Moreover, an impact assessment is required in circumstances where the controller's processing activity involves making decisions based on the automated processing of personal data.

8.8. Other rights

Article 34 of the PDPL, as amended, provides that the data subject may approach the SDAIA to file a complaint relating to the application of the PDPL, as amended, and/or the Regulations.

In addition, where a controller receives a request from a data subject, it must implement the request within a period not exceeding 30 days without delay. The controller may extend this time period for no more than 30 additional days if implementation of the request requires an unexpected or unusual additional effort or if the controller receives multiple requests from the data subject, provided that the controller notifies the data subject in advance of the extension and its justifications (Article 3(1) of the Implementing Regulations).

Controllers can refuse to act on a request when it is unjustifiably repetitive or it requires extraordinary effort, in which case the data subject should be notified of the reason for the refusal (Article 3(2) of the Implementing Regulations).

9. Penalties

Article 35 of the PDPL, as amended, provides that, without prejudice to any stricter punishment provided for in another law, anyone who discloses or publishes sensitive data in violation of the provisions of the PDPL, as amended, whether with the intent of harming the data subject or with the intent of achieving a personal benefit, will be punished with imprisonment for a period not exceeding two years and/or a fine not exceeding SAR 3 million (approx. $800,000).

The public prosecution is responsible for investigating and prosecuting before the competent court any violations of sensitive data. The competent court will hear claims arising from the application of Article 35 of the PDPL, as amended, and issue the prescribed punishments.

The competent court may double the fine for breaches of sensitive data processing in case of repetitive violations, even if it results in exceeding the maximum limit, provided that it does not exceed double the limit. For repeat offenses, therefore, the courts may double the fines.

Article 36 of the PDPL, as amended, provides that, without prejudice to any stricter punishment provided for in another law (and unless it relates to sensitive data, in which case the above penalties apply), every natural or legal person governed by the PDPL, as amended, that violates any of the provisions of the PDPL, as amended, and the Regulations shall be punished by a warning notice or a fine of no more than SAR 5 million (approx. $1.33 million).

A committee shall be established with no fewer than three members, including a chair, a technical specialist, and a legal advisor.
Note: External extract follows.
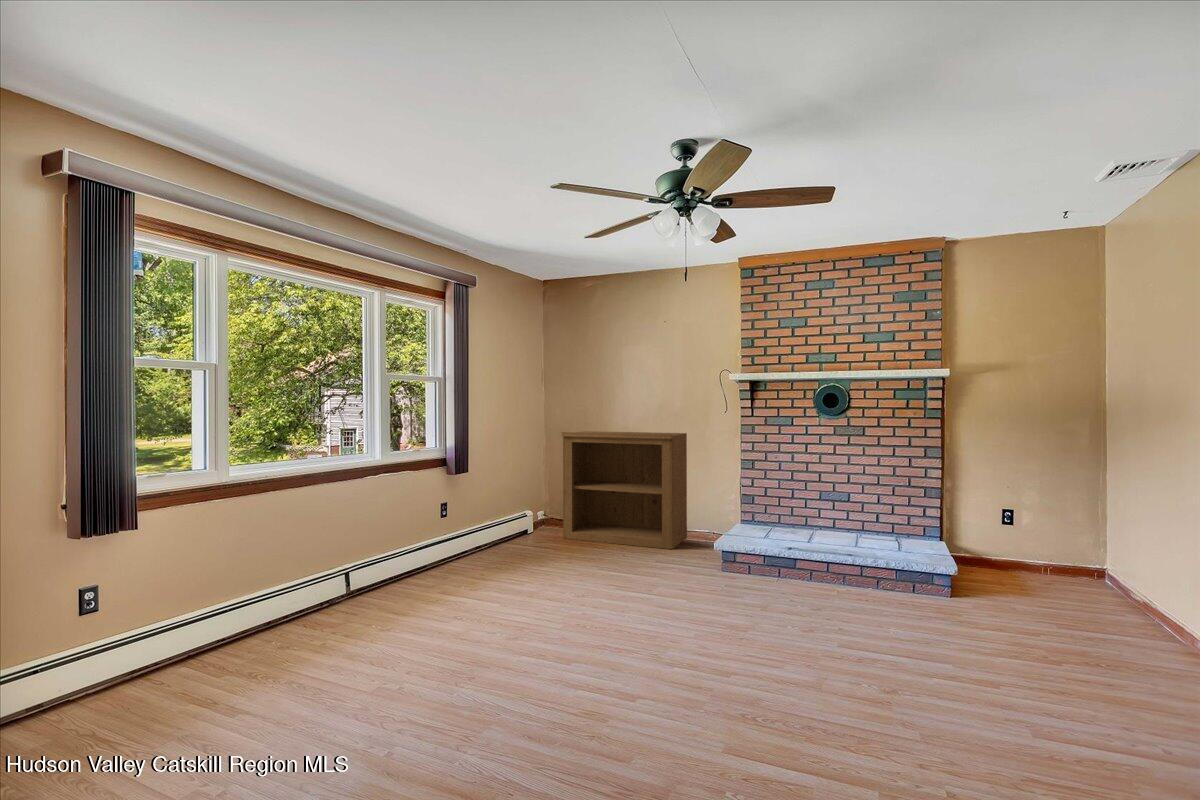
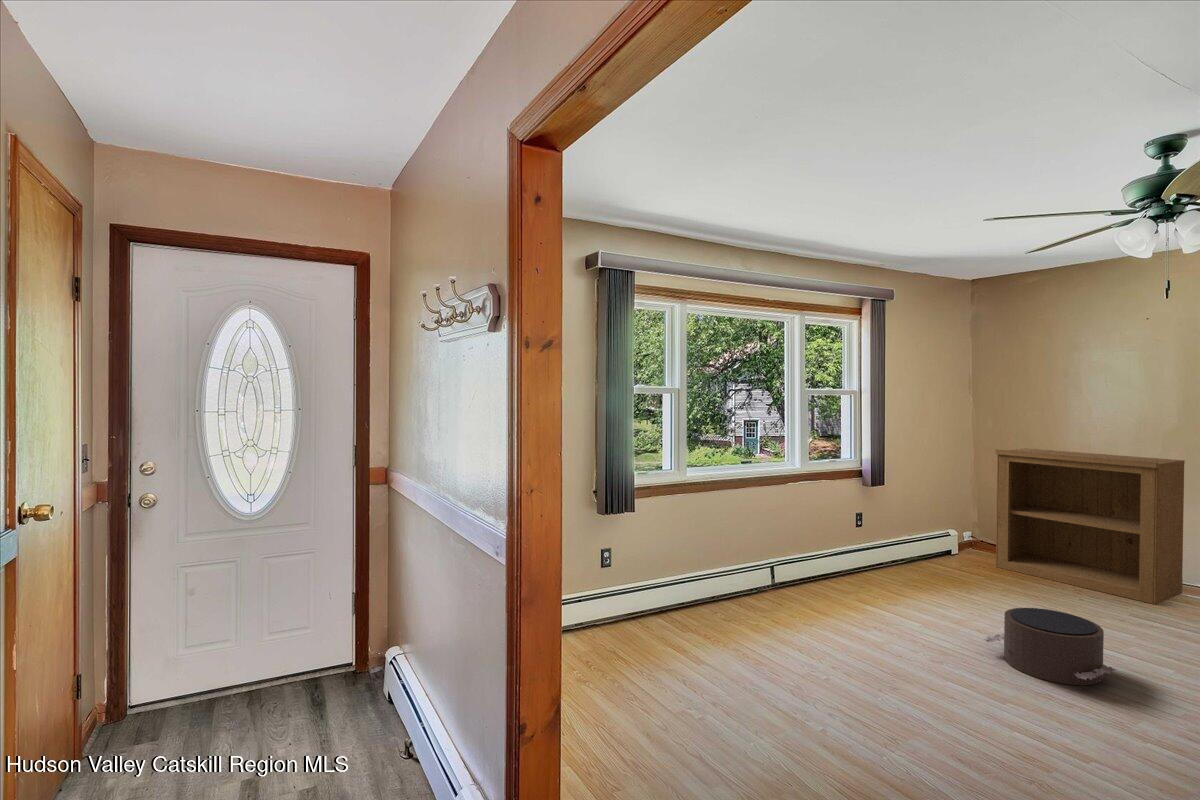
pouf: none [555,567,654,632] -> present [984,608,1116,685]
The committee shall consider violations of the PDPL, as amended, and impose penalties of warnings or fines as stipulated in Article 36 of the PDPL, as amended. The committee shall consider:

• the type of violations committed;
• the seriousness of the violation; and
• the impact of the violation.

The party against whom the committee issues a resolution shall have the right of grievance against such resolution before a competent court.

Article 38(1) of the PDPL, as amended, provides that without prejudice to the rights of bona fide third parties, the competent court may order the confiscation of funds obtained as a result of breaches of the PDPL, as amended.
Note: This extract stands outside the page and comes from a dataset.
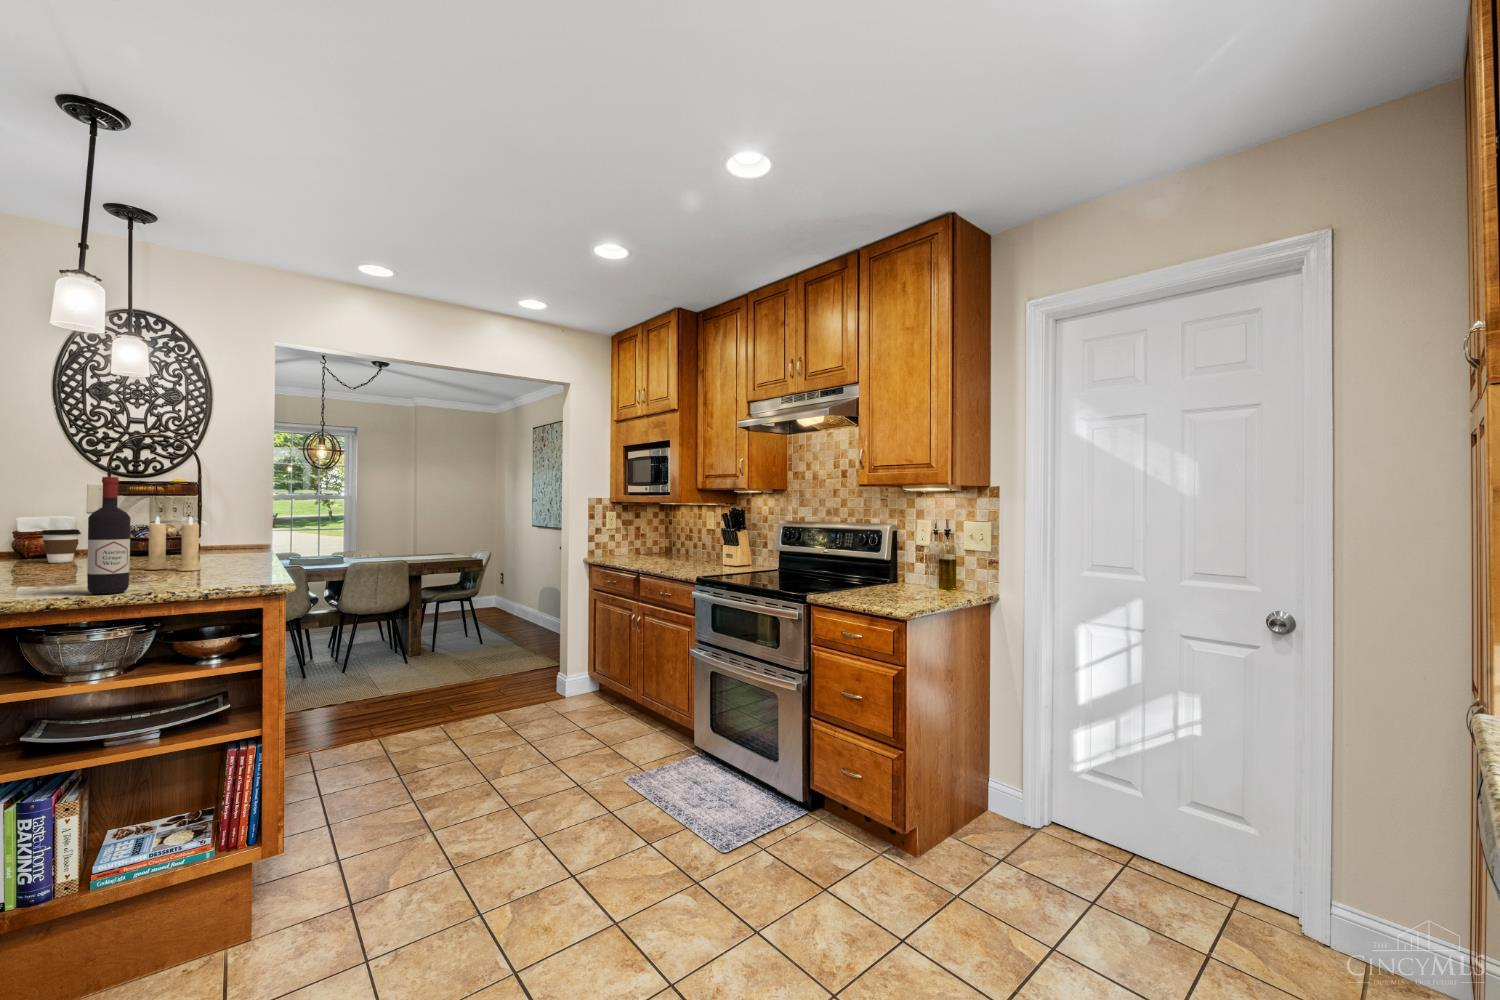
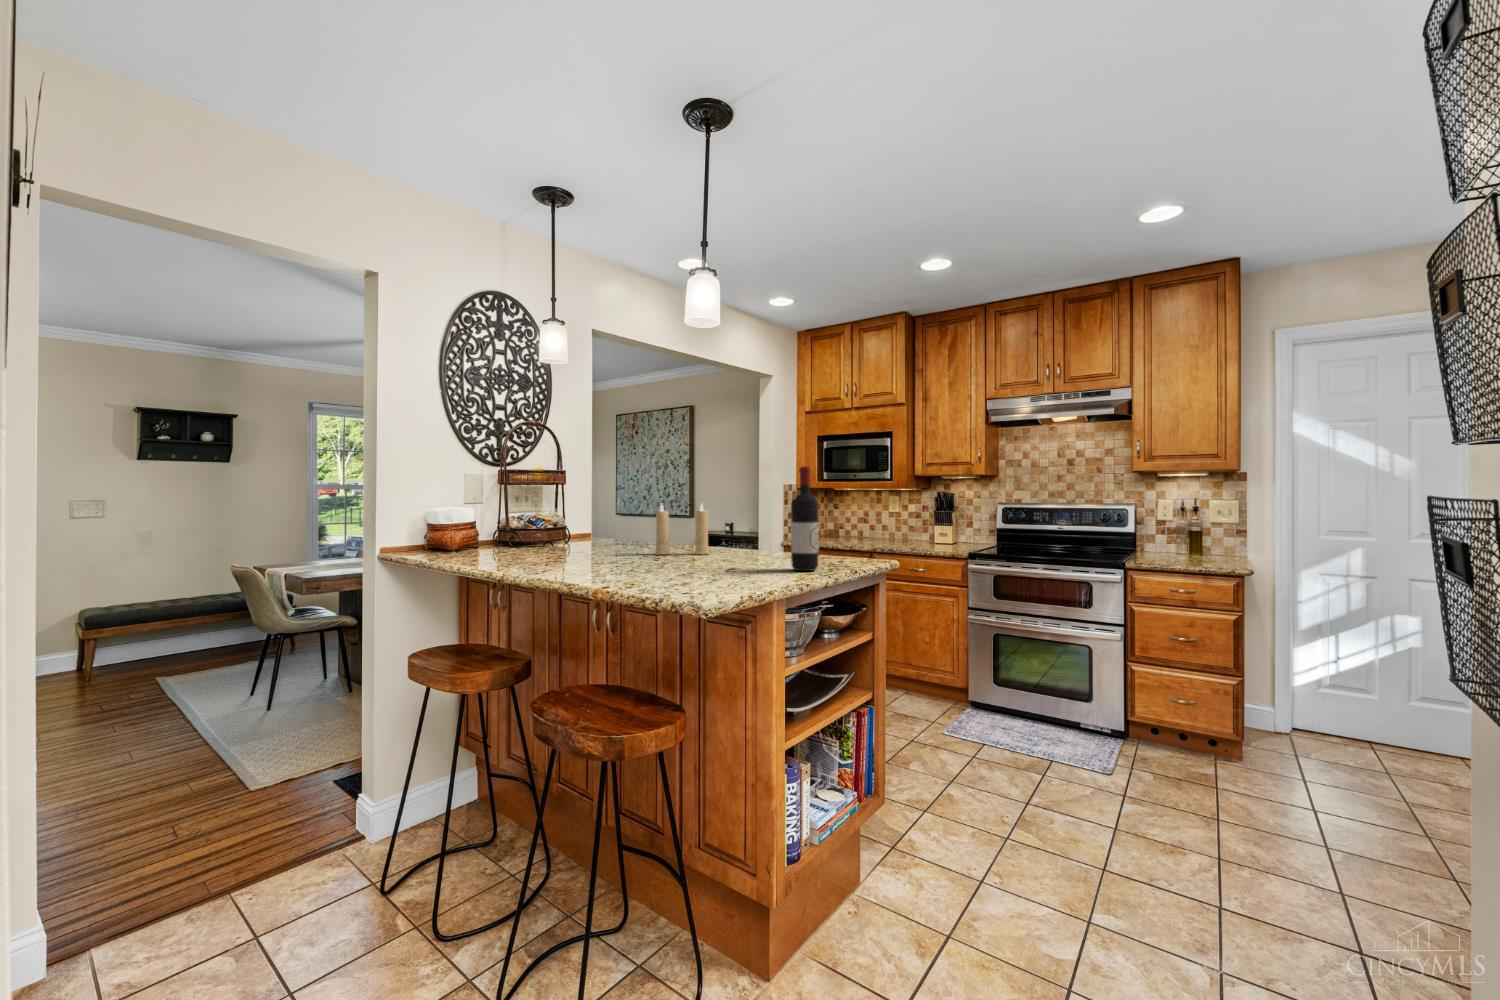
coffee cup: present [40,530,81,563] -> none [483,519,514,553]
Article 38(2) of the PDPL, as amended, states that the competent court or committee may also add to the punishment, judgment, or decision a provision requiring publication of the judgment or decision at the expense of the violating party in one or more newspapers or any other appropriate media, depending on the type, impact, and seriousness of the violation. The publication shall be carried out after the judgment becomes final.

Article 39 of the PDPL, as amended, provides that a public authority shall interrogate and discipline its staff who violate the provisions of the PDPL, as amended, and the Regulations in accordance with the legally established rules of accountability and discipline.

9.1 Enforcement decisions

There are no current decisions related to the enforcement of the provisions under the PDPL, as amended. However, given that the grace period has recently come to an end on September 14, 2024, we suspect SDAIA will start enforcing the PDPL and Implementing Regulations.